TASK GOAL:
I'd like the entries reproduced exactly, with all pictures omitted.

----

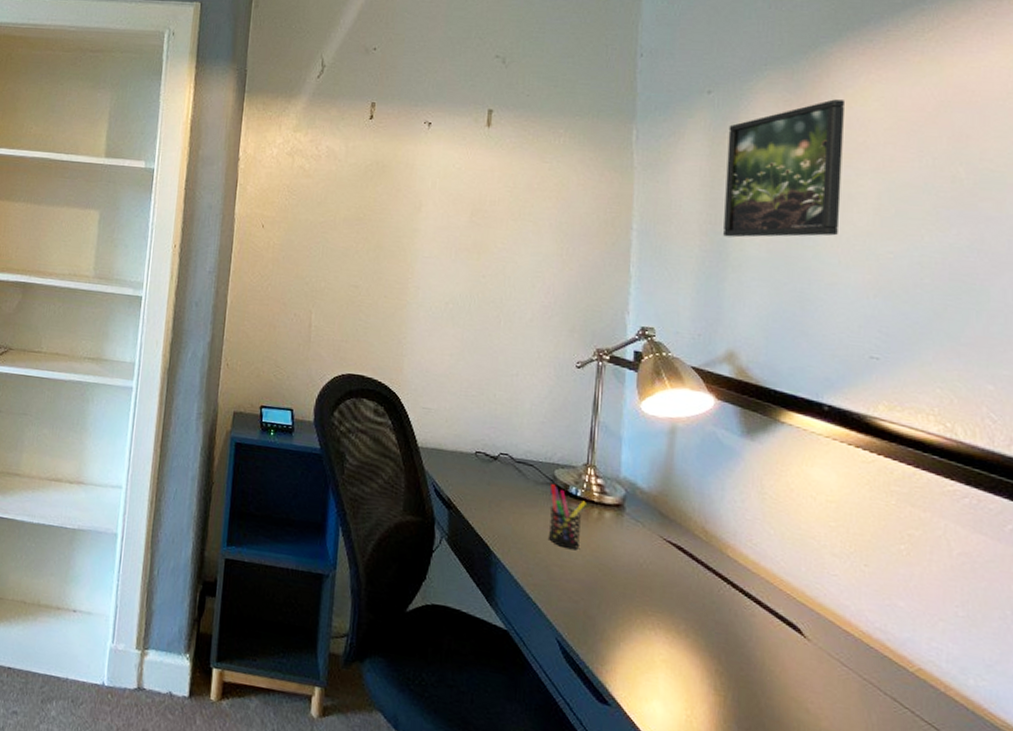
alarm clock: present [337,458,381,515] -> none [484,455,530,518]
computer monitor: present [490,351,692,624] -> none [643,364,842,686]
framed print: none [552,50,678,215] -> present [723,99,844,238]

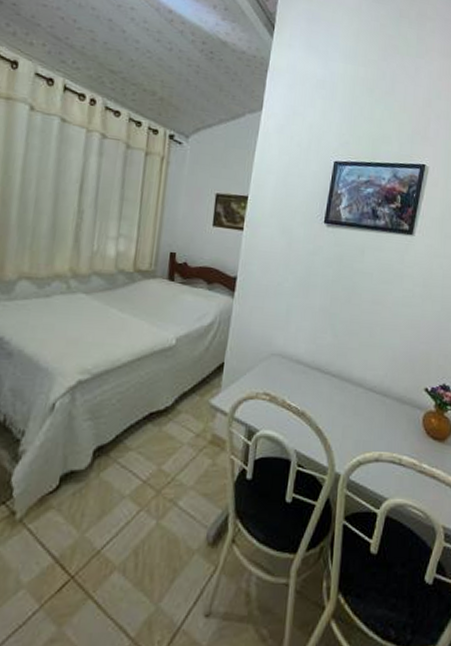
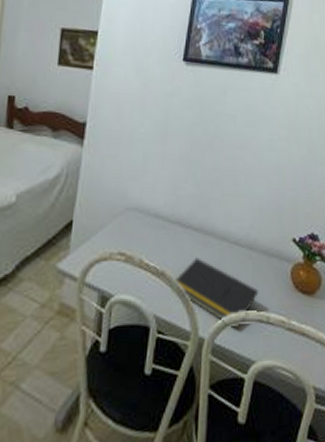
notepad: none [313,401,392,468] -> present [173,257,259,329]

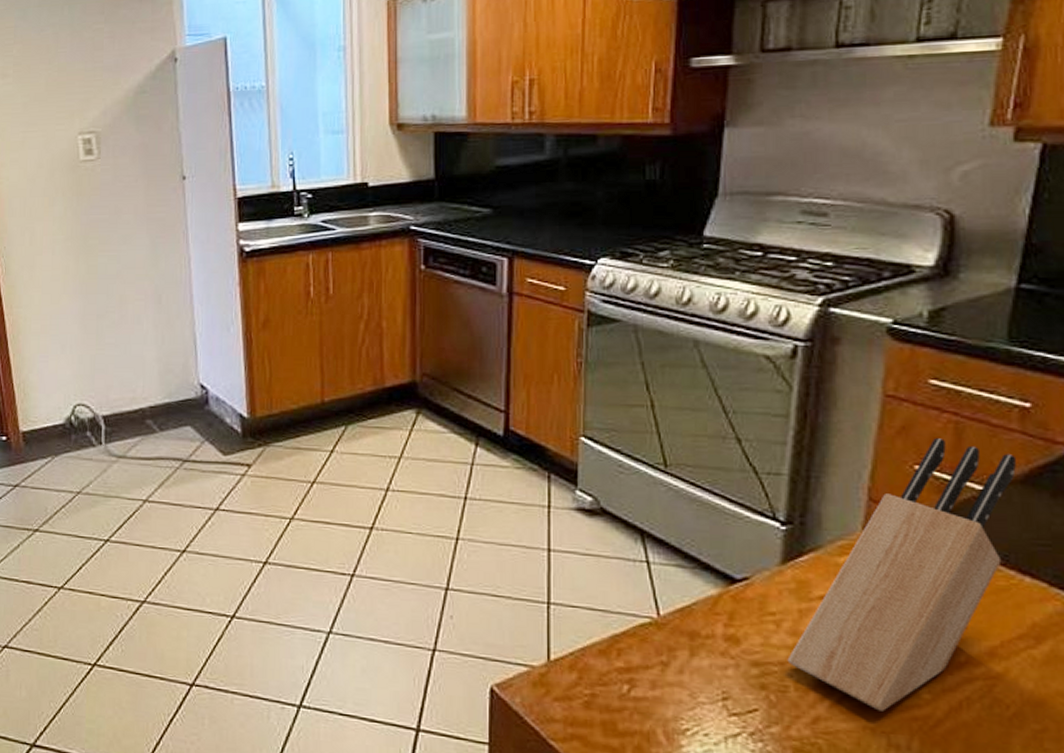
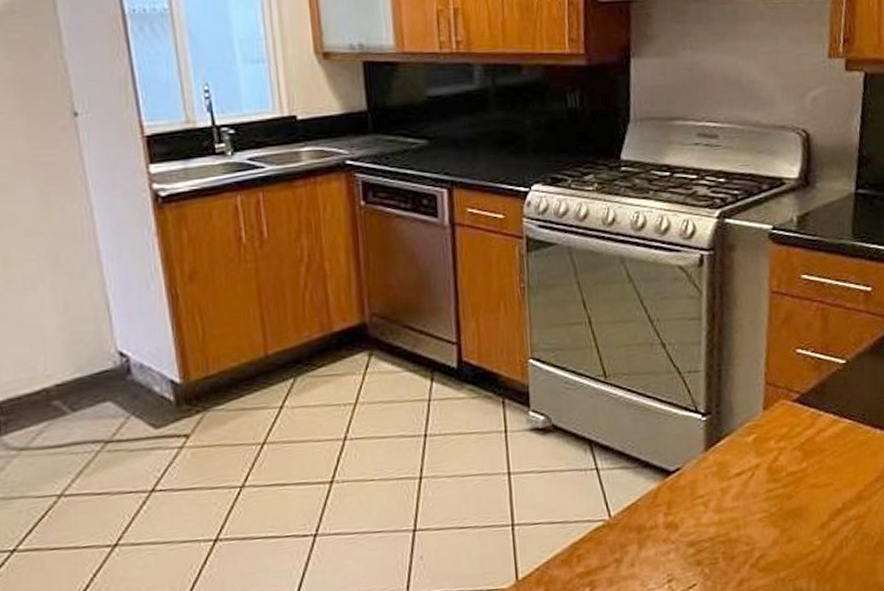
knife block: present [787,438,1016,711] -> none [715,324,865,563]

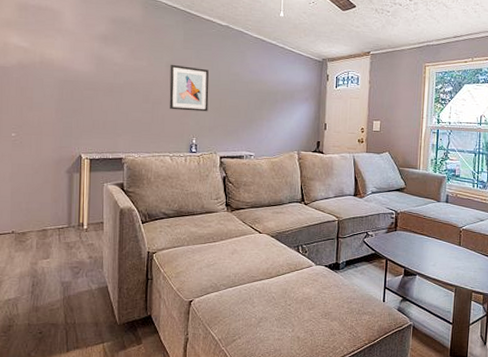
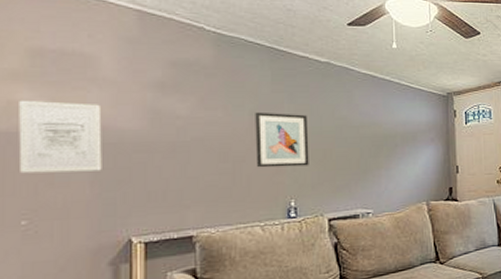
wall art: none [11,42,64,101] -> present [18,100,102,174]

----

WRITTEN REPLY:
alarm clock: present [337,458,381,515] -> none [484,455,530,518]
computer monitor: present [490,351,692,624] -> none [643,364,842,686]
framed print: none [552,50,678,215] -> present [723,99,844,238]

notepad: none [313,401,392,468] -> present [173,257,259,329]

knife block: present [787,438,1016,711] -> none [715,324,865,563]

wall art: none [11,42,64,101] -> present [18,100,102,174]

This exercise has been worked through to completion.